**MATERIAL PROVIDED**
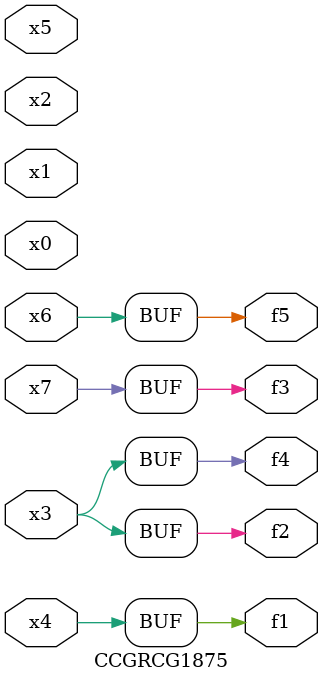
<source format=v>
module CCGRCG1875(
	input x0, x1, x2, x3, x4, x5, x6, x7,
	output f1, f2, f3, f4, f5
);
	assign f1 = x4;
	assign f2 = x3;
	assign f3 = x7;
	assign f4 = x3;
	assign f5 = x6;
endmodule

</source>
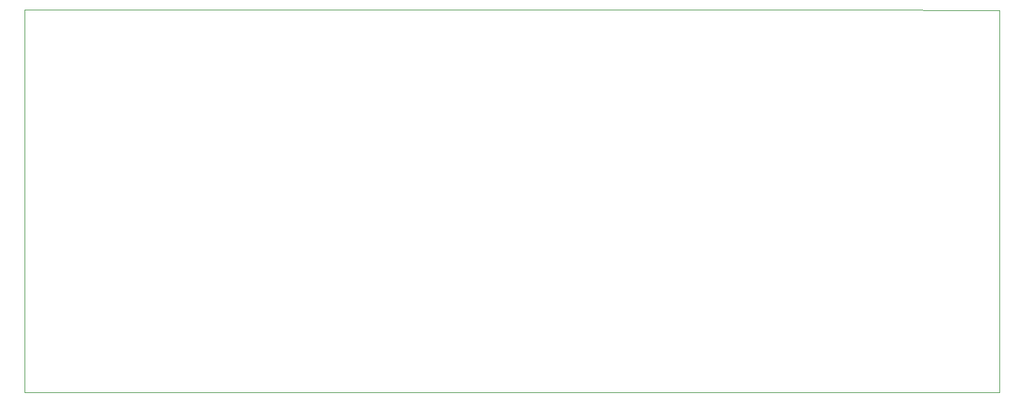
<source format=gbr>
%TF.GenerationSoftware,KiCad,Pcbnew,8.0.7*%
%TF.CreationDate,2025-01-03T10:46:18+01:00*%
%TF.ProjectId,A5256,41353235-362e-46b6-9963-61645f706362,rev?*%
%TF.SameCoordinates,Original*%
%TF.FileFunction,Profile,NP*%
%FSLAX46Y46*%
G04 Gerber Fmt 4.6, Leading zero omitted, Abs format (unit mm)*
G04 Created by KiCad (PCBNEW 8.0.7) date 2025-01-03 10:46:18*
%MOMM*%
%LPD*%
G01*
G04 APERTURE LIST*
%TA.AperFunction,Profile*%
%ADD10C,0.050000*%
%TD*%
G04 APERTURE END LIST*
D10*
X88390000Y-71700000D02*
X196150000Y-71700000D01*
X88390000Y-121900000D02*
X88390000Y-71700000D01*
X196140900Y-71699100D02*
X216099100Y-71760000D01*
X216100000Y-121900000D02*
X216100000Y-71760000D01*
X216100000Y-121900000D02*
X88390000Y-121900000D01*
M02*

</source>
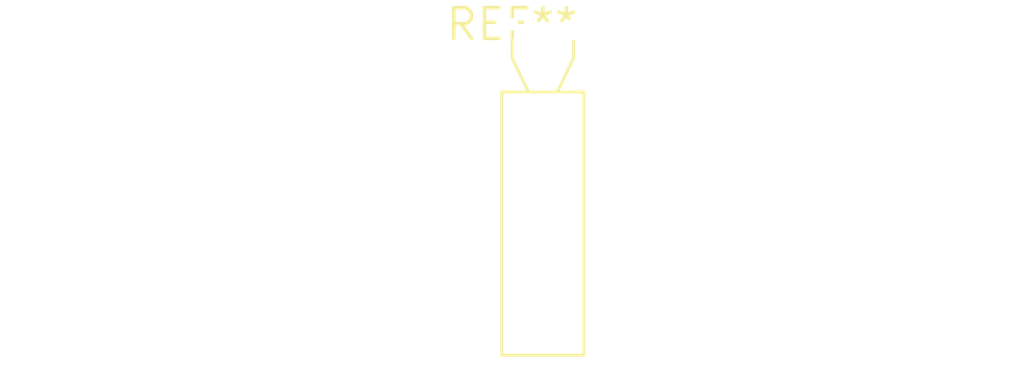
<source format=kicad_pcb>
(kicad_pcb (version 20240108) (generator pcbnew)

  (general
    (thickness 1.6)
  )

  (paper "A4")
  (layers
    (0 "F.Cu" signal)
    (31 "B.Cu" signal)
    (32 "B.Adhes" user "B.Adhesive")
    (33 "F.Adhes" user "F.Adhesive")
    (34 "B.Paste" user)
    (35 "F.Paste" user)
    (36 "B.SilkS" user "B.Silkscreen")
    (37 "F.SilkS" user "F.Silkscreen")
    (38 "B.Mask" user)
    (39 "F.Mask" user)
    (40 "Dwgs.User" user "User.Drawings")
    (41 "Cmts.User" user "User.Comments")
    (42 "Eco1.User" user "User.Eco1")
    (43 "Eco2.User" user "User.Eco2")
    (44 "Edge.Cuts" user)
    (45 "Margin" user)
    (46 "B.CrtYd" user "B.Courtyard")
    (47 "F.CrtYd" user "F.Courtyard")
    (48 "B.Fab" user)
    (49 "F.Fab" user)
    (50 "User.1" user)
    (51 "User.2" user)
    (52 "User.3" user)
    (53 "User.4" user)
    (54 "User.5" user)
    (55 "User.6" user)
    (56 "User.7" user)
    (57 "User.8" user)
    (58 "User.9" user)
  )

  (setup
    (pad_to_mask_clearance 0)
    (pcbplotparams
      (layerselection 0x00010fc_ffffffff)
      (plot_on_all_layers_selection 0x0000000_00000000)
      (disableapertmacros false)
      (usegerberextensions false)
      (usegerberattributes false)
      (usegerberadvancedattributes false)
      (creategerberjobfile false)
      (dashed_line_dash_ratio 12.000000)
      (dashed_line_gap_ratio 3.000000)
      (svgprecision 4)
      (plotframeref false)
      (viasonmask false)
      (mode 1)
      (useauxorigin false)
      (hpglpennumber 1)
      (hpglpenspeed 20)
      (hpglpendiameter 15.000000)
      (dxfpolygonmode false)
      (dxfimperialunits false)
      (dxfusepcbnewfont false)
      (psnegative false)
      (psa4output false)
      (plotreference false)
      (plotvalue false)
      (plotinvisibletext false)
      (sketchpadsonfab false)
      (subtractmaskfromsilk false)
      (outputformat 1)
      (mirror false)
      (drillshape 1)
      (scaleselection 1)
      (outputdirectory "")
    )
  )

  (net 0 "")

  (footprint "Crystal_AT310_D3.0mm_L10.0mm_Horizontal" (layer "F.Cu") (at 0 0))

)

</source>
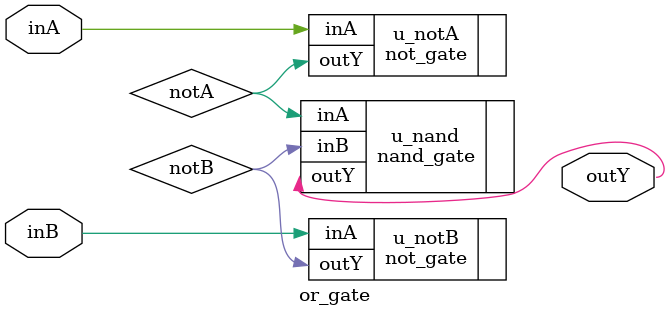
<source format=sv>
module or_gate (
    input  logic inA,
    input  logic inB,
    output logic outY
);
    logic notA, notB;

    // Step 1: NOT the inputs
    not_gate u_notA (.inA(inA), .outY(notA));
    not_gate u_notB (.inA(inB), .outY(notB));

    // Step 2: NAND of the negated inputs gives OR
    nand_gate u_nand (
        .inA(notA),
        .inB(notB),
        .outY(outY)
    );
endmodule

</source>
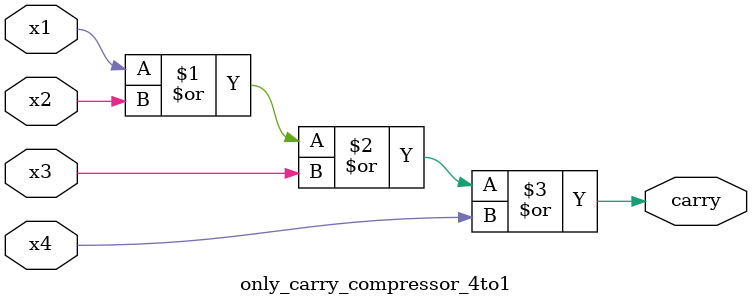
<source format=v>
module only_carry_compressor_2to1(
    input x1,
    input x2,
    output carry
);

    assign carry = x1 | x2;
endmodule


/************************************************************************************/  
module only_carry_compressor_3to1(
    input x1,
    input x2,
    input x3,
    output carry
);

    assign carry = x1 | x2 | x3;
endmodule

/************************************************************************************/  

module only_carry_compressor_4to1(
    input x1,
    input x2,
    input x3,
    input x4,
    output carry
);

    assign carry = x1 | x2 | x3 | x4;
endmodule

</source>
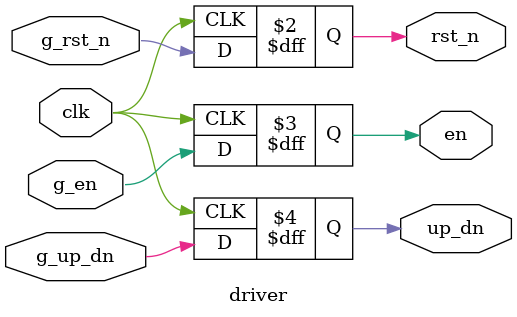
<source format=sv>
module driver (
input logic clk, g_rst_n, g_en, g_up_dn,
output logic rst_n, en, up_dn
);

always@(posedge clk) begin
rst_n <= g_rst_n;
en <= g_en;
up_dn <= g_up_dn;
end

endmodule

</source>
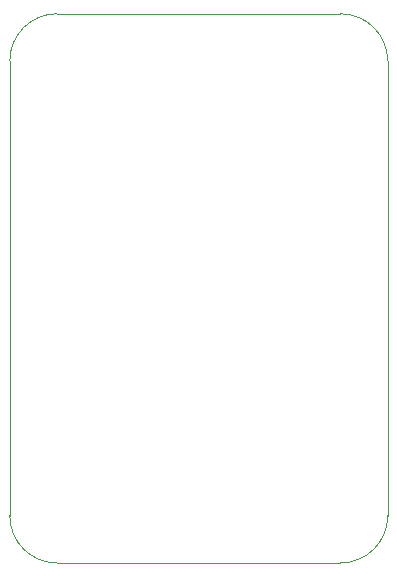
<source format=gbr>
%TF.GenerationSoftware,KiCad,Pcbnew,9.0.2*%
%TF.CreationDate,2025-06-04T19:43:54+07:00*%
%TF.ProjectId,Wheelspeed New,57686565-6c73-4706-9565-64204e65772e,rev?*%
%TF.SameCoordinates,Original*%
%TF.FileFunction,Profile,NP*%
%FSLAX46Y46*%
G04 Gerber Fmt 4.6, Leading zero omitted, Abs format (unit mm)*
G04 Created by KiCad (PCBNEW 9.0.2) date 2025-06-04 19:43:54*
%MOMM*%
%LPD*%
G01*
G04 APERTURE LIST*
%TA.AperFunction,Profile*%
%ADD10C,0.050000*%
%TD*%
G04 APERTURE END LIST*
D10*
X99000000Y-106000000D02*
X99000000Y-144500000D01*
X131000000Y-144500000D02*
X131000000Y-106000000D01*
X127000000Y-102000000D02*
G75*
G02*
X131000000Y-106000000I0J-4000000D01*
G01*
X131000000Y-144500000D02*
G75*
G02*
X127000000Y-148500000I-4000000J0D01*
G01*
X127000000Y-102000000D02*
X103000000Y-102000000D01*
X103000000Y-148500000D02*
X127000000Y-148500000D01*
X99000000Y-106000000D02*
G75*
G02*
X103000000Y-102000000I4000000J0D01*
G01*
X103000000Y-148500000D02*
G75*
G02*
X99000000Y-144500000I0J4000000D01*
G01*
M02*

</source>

---

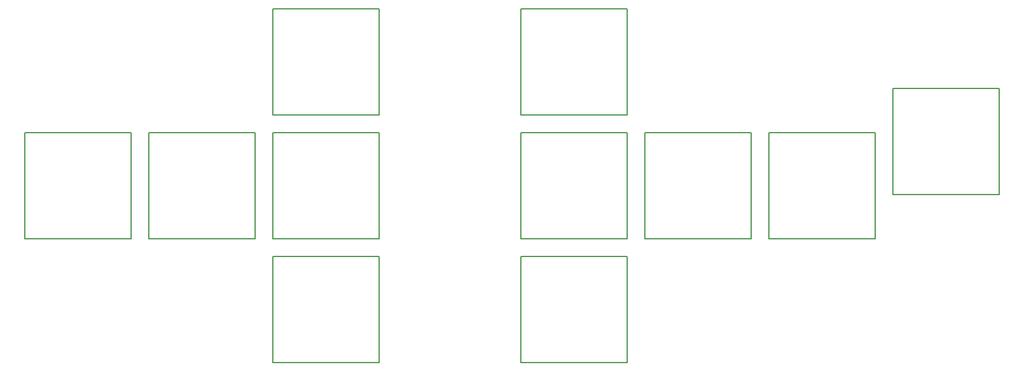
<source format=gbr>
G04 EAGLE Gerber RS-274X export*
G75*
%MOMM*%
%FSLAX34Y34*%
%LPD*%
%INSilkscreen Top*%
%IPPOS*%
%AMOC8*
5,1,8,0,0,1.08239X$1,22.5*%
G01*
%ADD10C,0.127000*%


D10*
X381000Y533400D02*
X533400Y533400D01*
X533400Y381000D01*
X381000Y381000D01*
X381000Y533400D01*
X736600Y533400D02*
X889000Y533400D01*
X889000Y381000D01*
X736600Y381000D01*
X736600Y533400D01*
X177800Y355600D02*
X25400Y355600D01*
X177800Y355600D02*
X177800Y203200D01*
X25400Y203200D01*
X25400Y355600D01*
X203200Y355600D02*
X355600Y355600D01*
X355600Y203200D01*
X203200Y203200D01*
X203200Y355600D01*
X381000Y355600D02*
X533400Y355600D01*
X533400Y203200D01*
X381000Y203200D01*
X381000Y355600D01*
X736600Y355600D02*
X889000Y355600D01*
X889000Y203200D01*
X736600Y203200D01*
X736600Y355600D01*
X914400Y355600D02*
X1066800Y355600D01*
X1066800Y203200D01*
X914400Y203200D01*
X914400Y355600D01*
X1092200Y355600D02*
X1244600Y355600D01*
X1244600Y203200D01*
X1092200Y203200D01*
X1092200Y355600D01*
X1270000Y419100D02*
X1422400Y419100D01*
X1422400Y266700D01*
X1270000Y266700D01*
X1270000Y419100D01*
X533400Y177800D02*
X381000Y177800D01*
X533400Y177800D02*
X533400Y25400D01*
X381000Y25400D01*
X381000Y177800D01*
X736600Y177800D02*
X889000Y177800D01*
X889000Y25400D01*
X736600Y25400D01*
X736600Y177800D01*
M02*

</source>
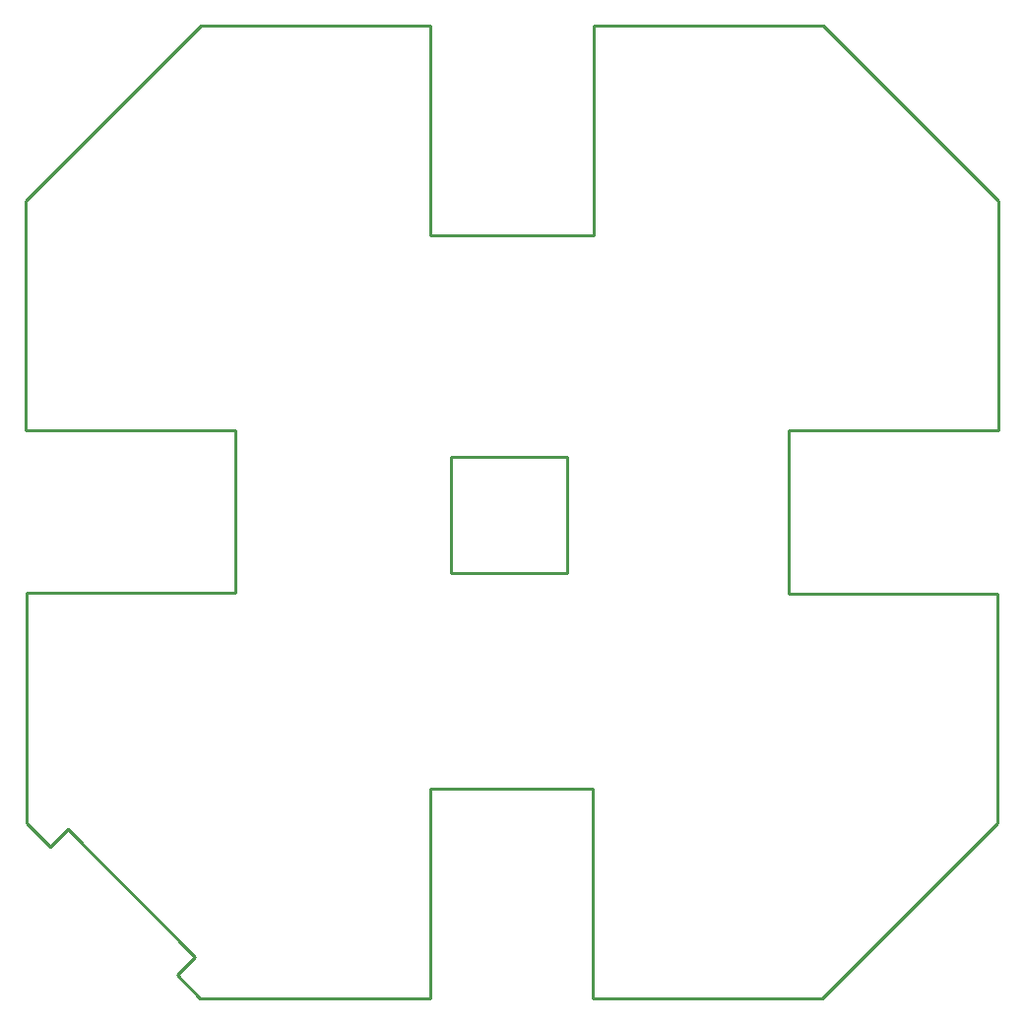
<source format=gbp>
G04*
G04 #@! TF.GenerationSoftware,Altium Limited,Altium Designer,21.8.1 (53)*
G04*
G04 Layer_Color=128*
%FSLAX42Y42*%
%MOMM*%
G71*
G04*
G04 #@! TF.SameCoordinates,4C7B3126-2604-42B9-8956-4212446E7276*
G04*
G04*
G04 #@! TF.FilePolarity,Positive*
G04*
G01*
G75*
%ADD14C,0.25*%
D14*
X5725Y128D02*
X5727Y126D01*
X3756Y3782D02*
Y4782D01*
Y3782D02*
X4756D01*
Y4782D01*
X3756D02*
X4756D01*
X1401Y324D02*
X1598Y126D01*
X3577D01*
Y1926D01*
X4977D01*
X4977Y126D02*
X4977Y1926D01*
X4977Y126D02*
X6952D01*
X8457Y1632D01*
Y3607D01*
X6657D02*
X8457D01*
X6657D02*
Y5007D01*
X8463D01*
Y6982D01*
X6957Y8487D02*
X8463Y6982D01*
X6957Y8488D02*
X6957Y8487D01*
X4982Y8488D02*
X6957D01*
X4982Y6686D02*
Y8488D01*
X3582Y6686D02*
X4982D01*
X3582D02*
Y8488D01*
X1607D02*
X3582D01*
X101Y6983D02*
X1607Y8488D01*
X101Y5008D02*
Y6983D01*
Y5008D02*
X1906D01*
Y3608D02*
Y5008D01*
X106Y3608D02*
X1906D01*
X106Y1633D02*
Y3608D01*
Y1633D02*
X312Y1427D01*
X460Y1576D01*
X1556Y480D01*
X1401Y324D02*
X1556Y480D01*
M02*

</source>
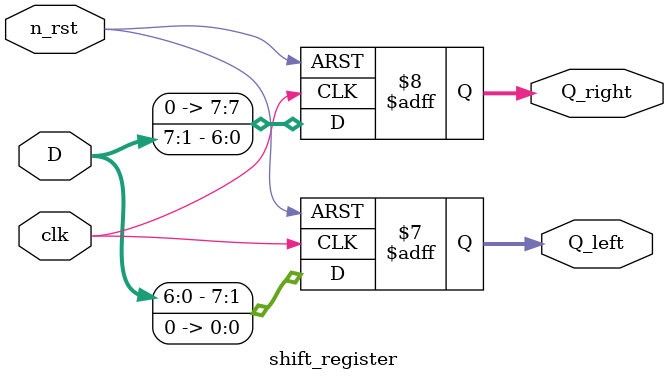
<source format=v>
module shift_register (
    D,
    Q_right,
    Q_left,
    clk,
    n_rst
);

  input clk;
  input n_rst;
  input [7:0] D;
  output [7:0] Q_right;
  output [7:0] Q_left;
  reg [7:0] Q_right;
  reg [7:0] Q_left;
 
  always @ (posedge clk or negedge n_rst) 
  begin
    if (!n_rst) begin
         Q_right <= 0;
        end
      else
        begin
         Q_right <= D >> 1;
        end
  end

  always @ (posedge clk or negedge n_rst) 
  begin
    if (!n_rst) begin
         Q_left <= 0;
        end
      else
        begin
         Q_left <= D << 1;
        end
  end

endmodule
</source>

**TASK ITEM**
Range to copy from the records above: the line containing "X736600Y381000D01*" to the line containing "X101Y5008D02*", both included. Output those lines exactly and only those, skipping pictures.

**OUTPUT OF THE TASK**
X736600Y381000D01*
X736600Y533400D01*
X177800Y355600D02*
X25400Y355600D01*
X177800Y355600D02*
X177800Y203200D01*
X25400Y203200D01*
X25400Y355600D01*
X203200Y355600D02*
X355600Y355600D01*
X355600Y203200D01*
X203200Y203200D01*
X203200Y355600D01*
X381000Y355600D02*
X533400Y355600D01*
X533400Y203200D01*
X381000Y203200D01*
X381000Y355600D01*
X736600Y355600D02*
X889000Y355600D01*
X889000Y203200D01*
X736600Y203200D01*
X736600Y355600D01*
X914400Y355600D02*
X1066800Y355600D01*
X1066800Y203200D01*
X914400Y203200D01*
X914400Y355600D01*
X1092200Y355600D02*
X1244600Y355600D01*
X1244600Y203200D01*
X1092200Y203200D01*
X1092200Y355600D01*
X1270000Y419100D02*
X1422400Y419100D01*
X1422400Y266700D01*
X1270000Y266700D01*
X1270000Y419100D01*
X533400Y177800D02*
X381000Y177800D01*
X533400Y177800D02*
X533400Y25400D01*
X381000Y25400D01*
X381000Y177800D01*
X736600Y177800D02*
X889000Y177800D01*
X889000Y25400D01*
X736600Y25400D01*
X736600Y177800D01*
M02*

</source>
<source format=gbp>
G04*
G04 #@! TF.GenerationSoftware,Altium Limited,Altium Designer,21.8.1 (53)*
G04*
G04 Layer_Color=128*
%FSLAX42Y42*%
%MOMM*%
G71*
G04*
G04 #@! TF.SameCoordinates,4C7B3126-2604-42B9-8956-4212446E7276*
G04*
G04*
G04 #@! TF.FilePolarity,Positive*
G04*
G01*
G75*
%ADD14C,0.25*%
D14*
X5725Y128D02*
X5727Y126D01*
X3756Y3782D02*
Y4782D01*
Y3782D02*
X4756D01*
Y4782D01*
X3756D02*
X4756D01*
X1401Y324D02*
X1598Y126D01*
X3577D01*
Y1926D01*
X4977D01*
X4977Y126D02*
X4977Y1926D01*
X4977Y126D02*
X6952D01*
X8457Y1632D01*
Y3607D01*
X6657D02*
X8457D01*
X6657D02*
Y5007D01*
X8463D01*
Y6982D01*
X6957Y8487D02*
X8463Y6982D01*
X6957Y8488D02*
X6957Y8487D01*
X4982Y8488D02*
X6957D01*
X4982Y6686D02*
Y8488D01*
X3582Y6686D02*
X4982D01*
X3582D02*
Y8488D01*
X1607D02*
X3582D01*
X101Y6983D02*
X1607Y8488D01*
X101Y5008D02*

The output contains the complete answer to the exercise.